Highly-leveraged tech stocks continued a week-long retreat amid concerns about rising borrowing costs. Bond yields in the US and Australia rose to their highest level in at least 11 months this week. Facebook dropped 1.5 per cent as investors mulled its decision to block news content in Australia.

“Stocks are sliding across the board with high-multiple growth names getting hit the hardest thanks to the unrelenting rise in yields,” Adam Crisafulli, founder of Vital Knowledge, wrote. “Earnings were underwhelming too, with Walmart’s EPS [earnings per share] miss and big spending guidance unnerving investors.”

Australian outlook

A week that began well and brought up a 50-week high on Wednesday looks set to sour a little as Wall Street continues to struggle with inflationary pressures. The ASX has handled the turbulence fairly well, with investors focused on the interim earnings season. The S&P/ASX 200 has put on almost 280 points since the start of the month. The index finished dead flat yesterday and would have to lose an improbable 80 points this session to turn negative for the week.   

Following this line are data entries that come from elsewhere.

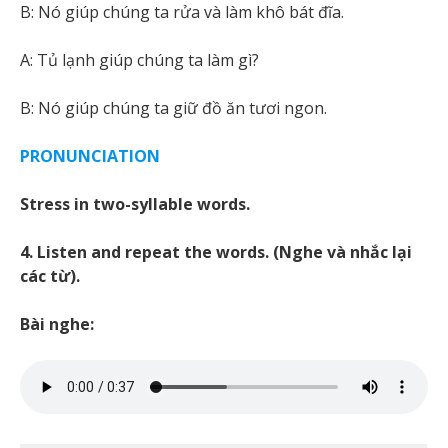
B: Nó giúp chúng ta rửa và làm khô bát đĩa.
A: Tủ lạnh giúp chúng ta làm gì?
B: Nó giúp chúng ta giữ đồ ăn tươi ngon.
PRONUNCIATION
Stress in two-syllable words.
4. Listen and repeat the words. (Nghe và nhắc lại
các từ).
Bài nghe:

Strength in iron ore and copper ought to underpin our miners today, but US action underwhelmed. The US materials sector sank 0.6 per cent. Volatile energy stocks slumped 2.3 per cent as oil retreated from 13-month highs. Financials dipped 0.5 per cent. Defensive utilities was the best of the sectors, adding more than 0.5 per cent.

Earnings season hit a peak yesterday, but there are plenty of big names scheduled to report before the month is out. Today brings updates Goodman Group, Cochlear, QBE, Cleanaway Waste, Inghams and Lovisa, as well as a few dozen smaller firms.

The December retail sales report is due at 11.30 am AEDT. Flash measures of manufacturing and services activity are also scheduled today.   

The dollar edged up 0.15 per cent to 77.69 US cents.

Commodities

Iron ore soared as Chinese steelmakers restocked after the week-long Lunar New Year holiday. The spot price for ore landed in China jumped $5.50 or 3.3 per cent to US$174.45 a tonne, the highest price since December.

Copper settled at a new nine-year high amid demand expectations as economies reopen. Copper climbed 2.1 per cent to US$3.901 a pound in the US.

BHP and Rio Tinto hit record levels earlier this week and were mixed in overnight action. BHP’s US-listed stock inched up 0.16 per cent afer its UK-listed stock fell 0.42 per cent. Rio Tinto gained 0.58 per cent in the US and traded unchanged in the UK.

Gold broke a four-session losing run in unconvincing fashion. Metal for April delivery settled $2.20 or 0.1 per cent higher at US$1,775 an ounce. On Wednesday, the yellow metal hit its lowest level since June.

“There are just much more attractive assets at this point,” James Hatzigiannis, chief market strategist at Ploutus Capital Advisors, told MarketWatch. “Really, the only way for gold to break through that US$1,800 psychological level is for yields to calm down and actual hard confirmations that the pandemic is entering its final leg.” 

Oil retreated following reports Saudi Arabia will look to increase production now prices have recovered. Brent crude settled 41 cents or 0.6 per cent lower at US$63.93 a barrel. The Wall Street Journal reported the Saudis intend to reverse unilateral production curbs that have supported the rally in crude.